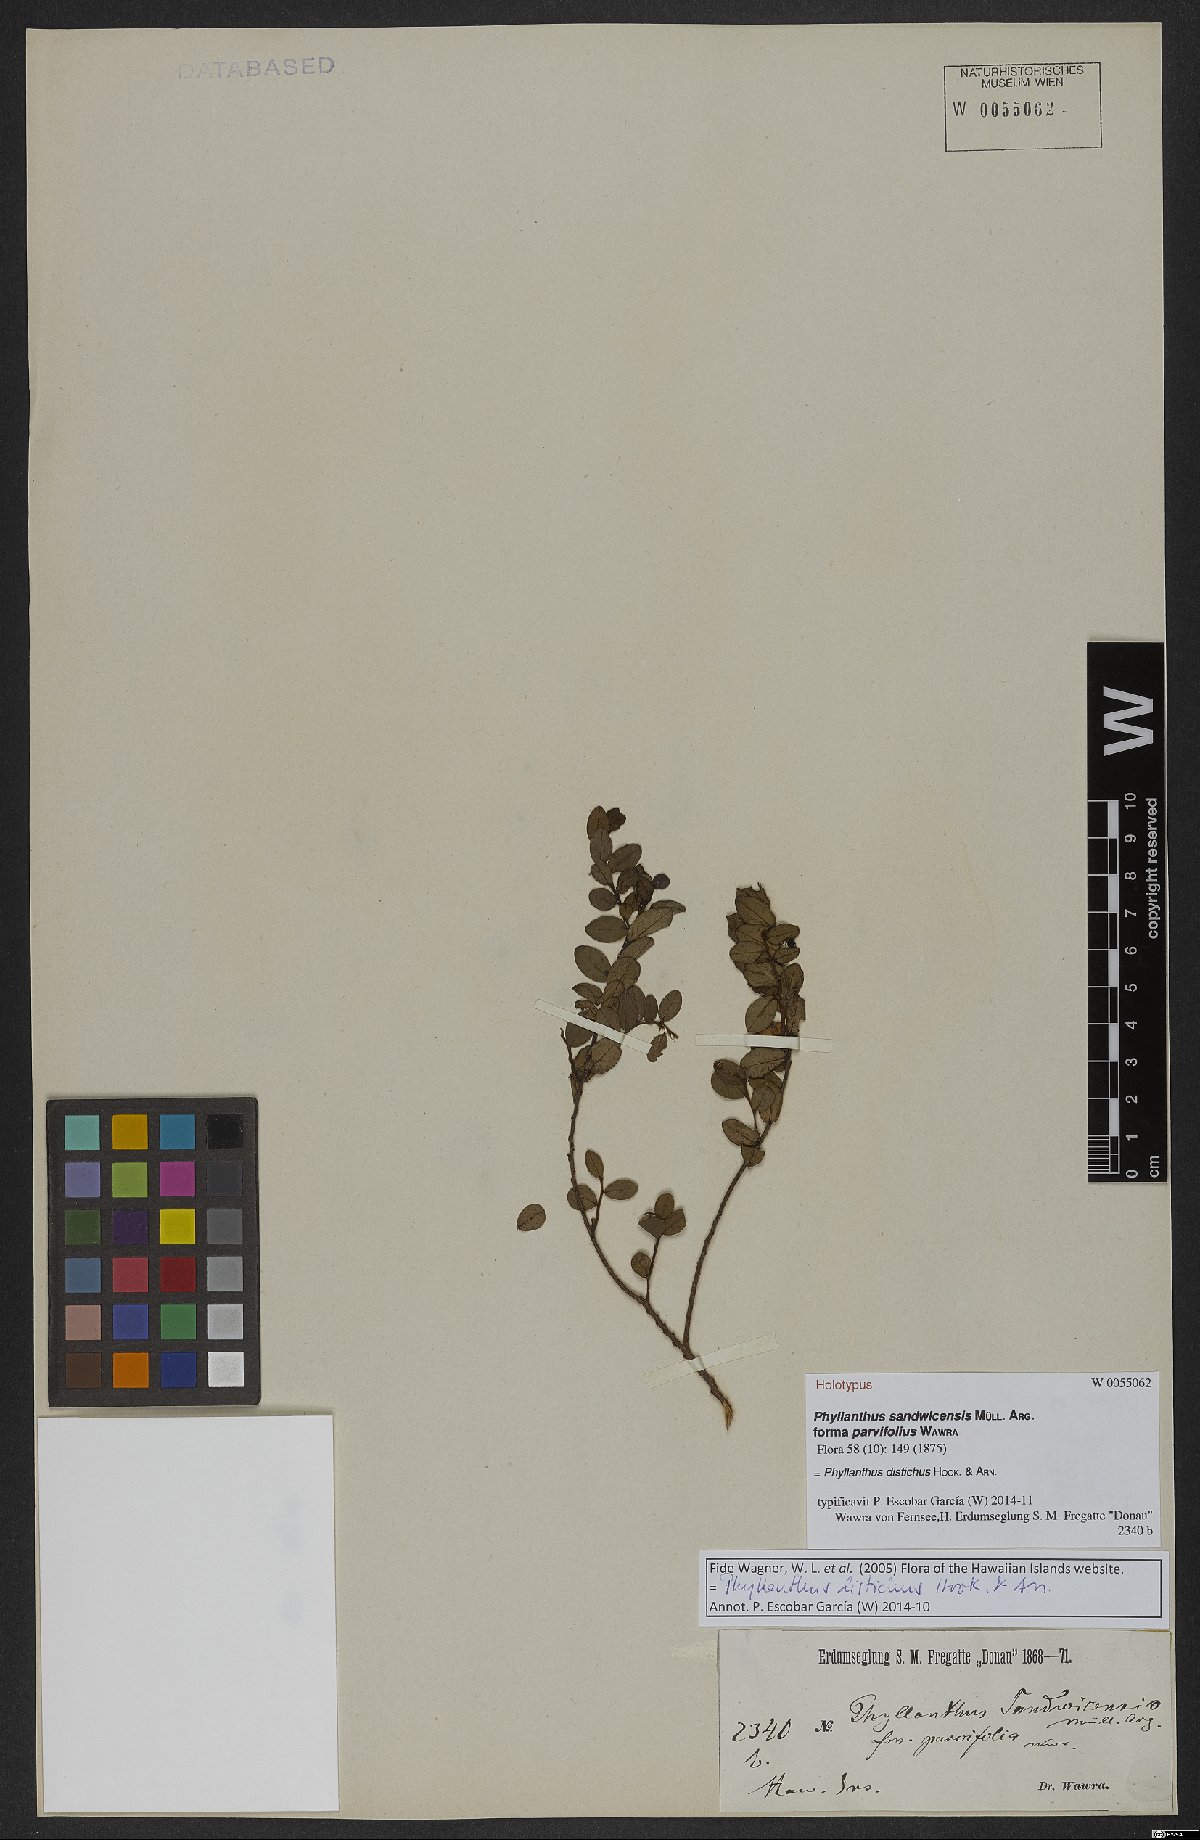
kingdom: Plantae
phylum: Tracheophyta
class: Magnoliopsida
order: Malpighiales
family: Phyllanthaceae
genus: Phyllanthus
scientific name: Phyllanthus distichus
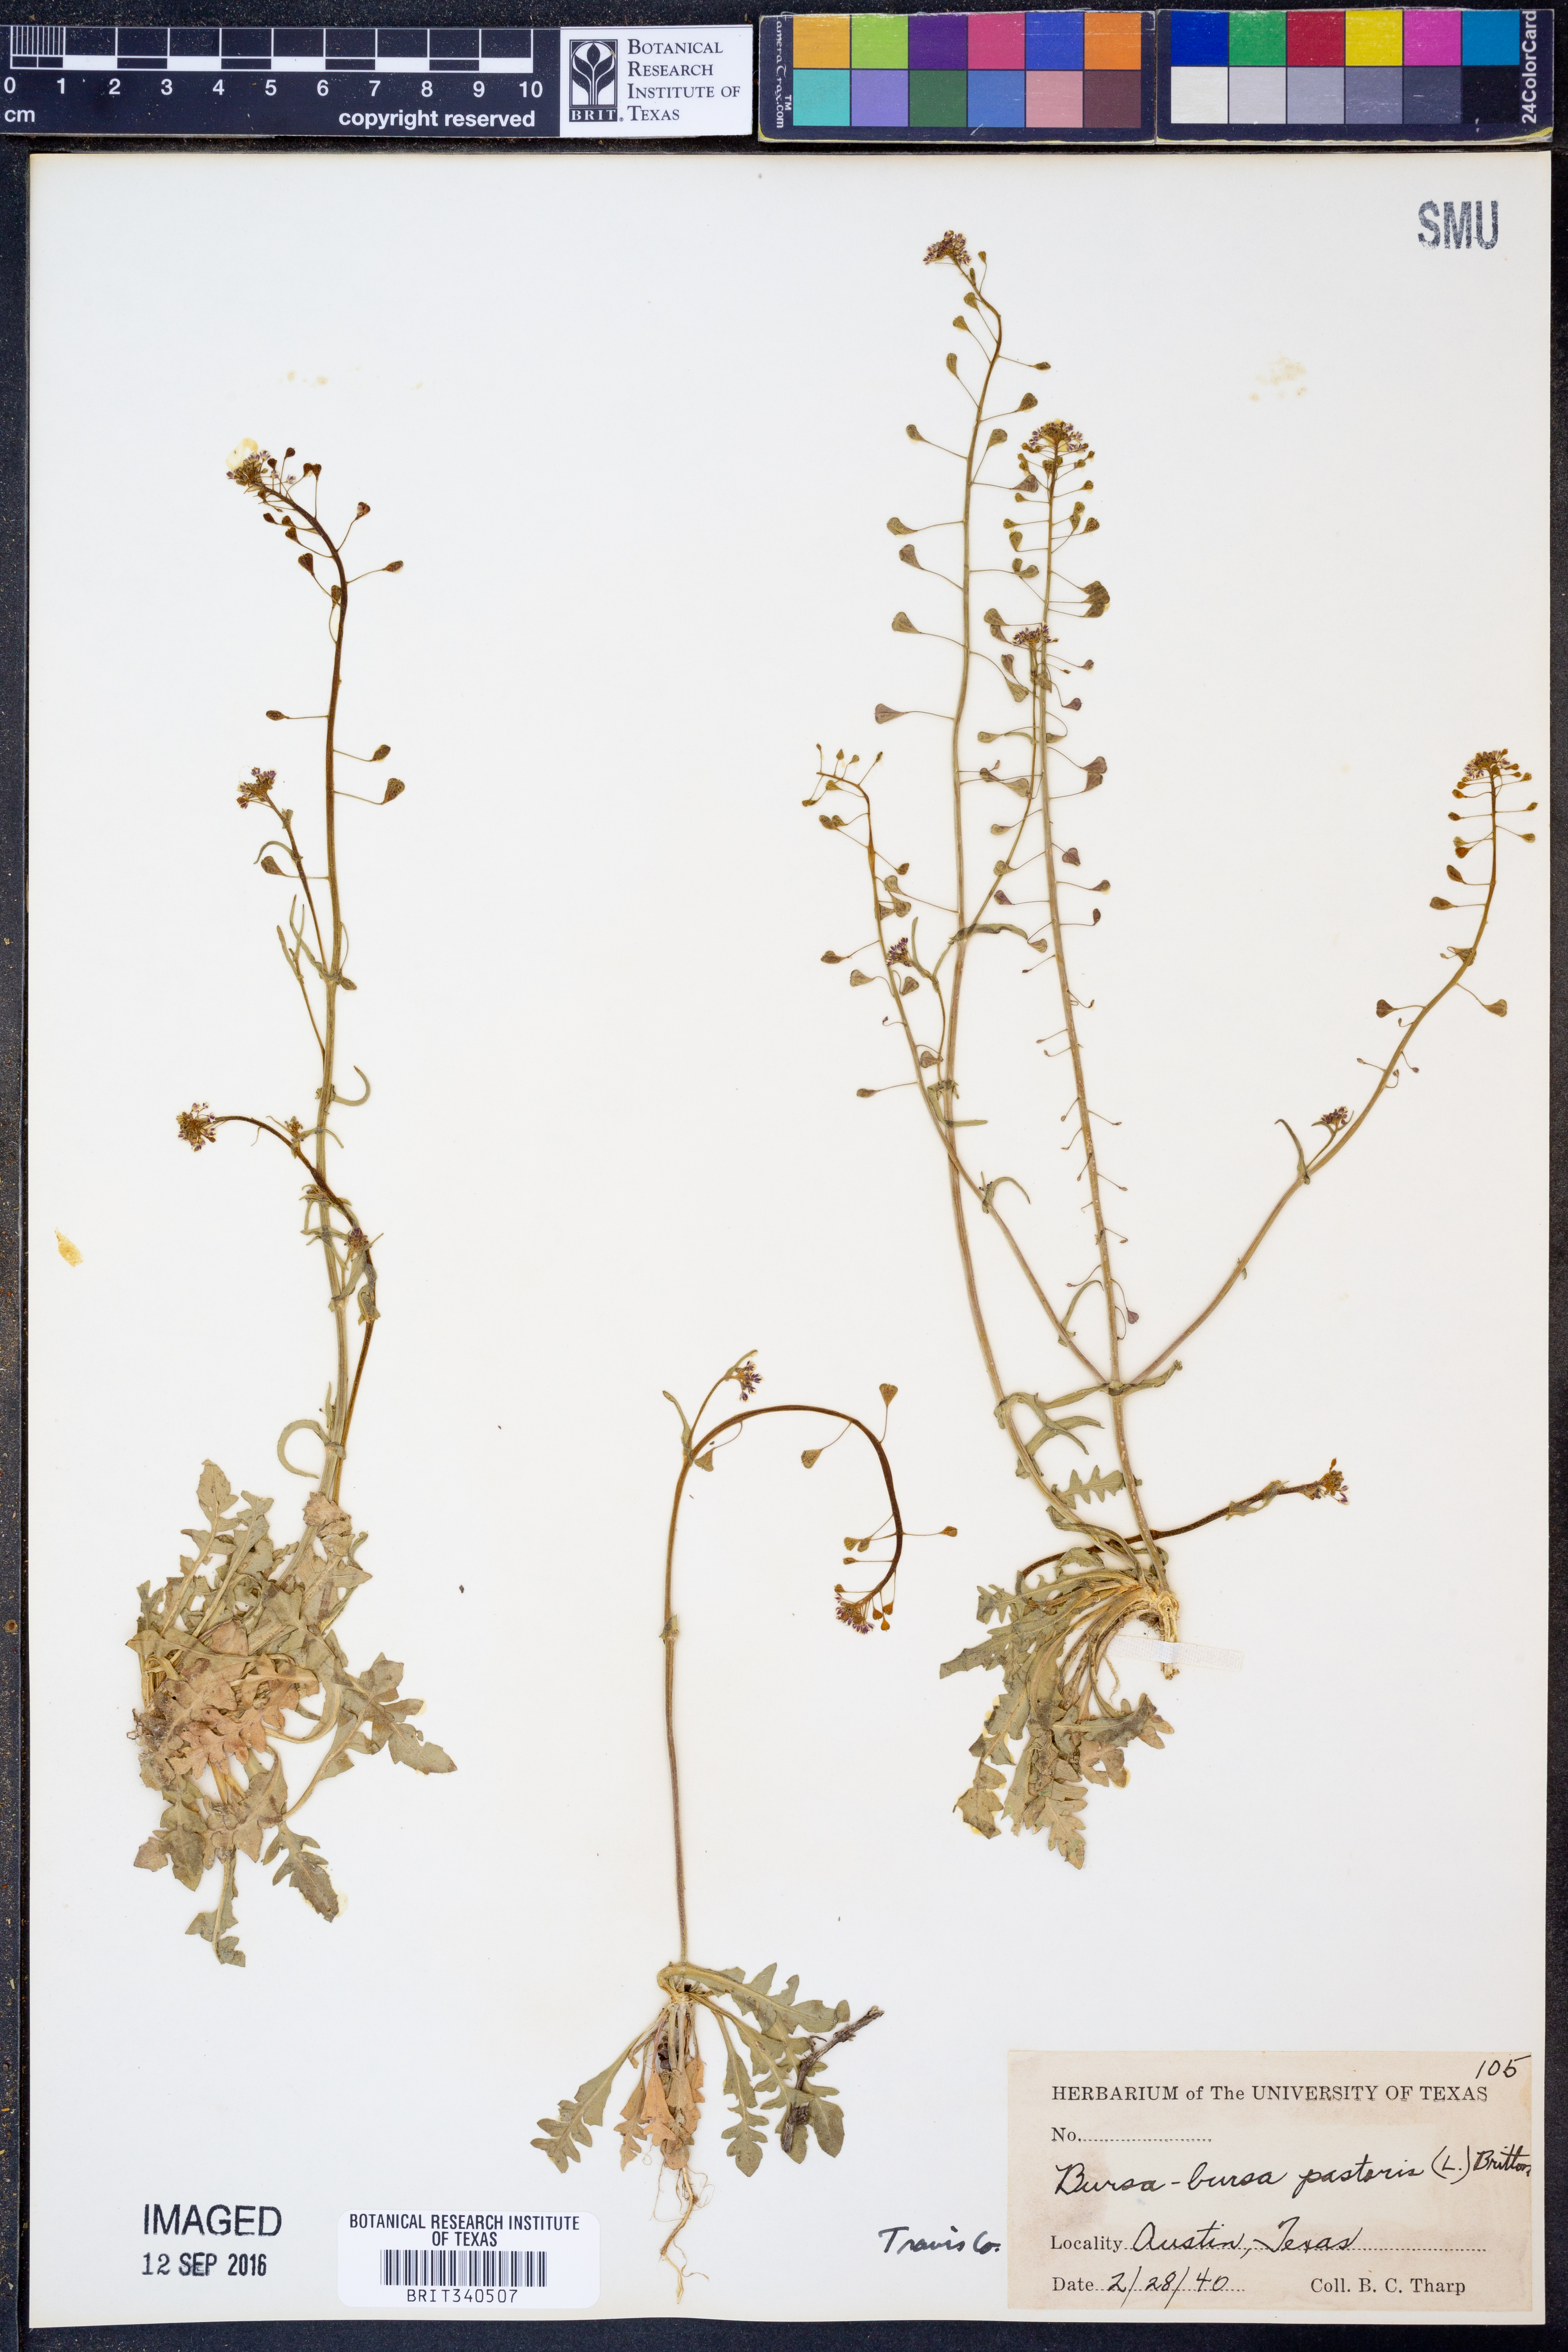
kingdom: Plantae
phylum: Tracheophyta
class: Magnoliopsida
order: Brassicales
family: Brassicaceae
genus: Capsella
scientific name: Capsella bursa-pastoris
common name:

-=-=-

* _PROBLEM DETAILS_:
Copy every line of the rows above word for word, omitting the pictures.

* _TASK SOLUTION_:
kingdom: Plantae
phylum: Tracheophyta
class: Magnoliopsida
order: Malpighiales
family: Phyllanthaceae
genus: Phyllanthus
scientific name: Phyllanthus distichus
kingdom: Plantae
phylum: Tracheophyta
class: Magnoliopsida
order: Brassicales
family: Brassicaceae
genus: Capsella
scientific name: Capsella bursa-pastoris
common name:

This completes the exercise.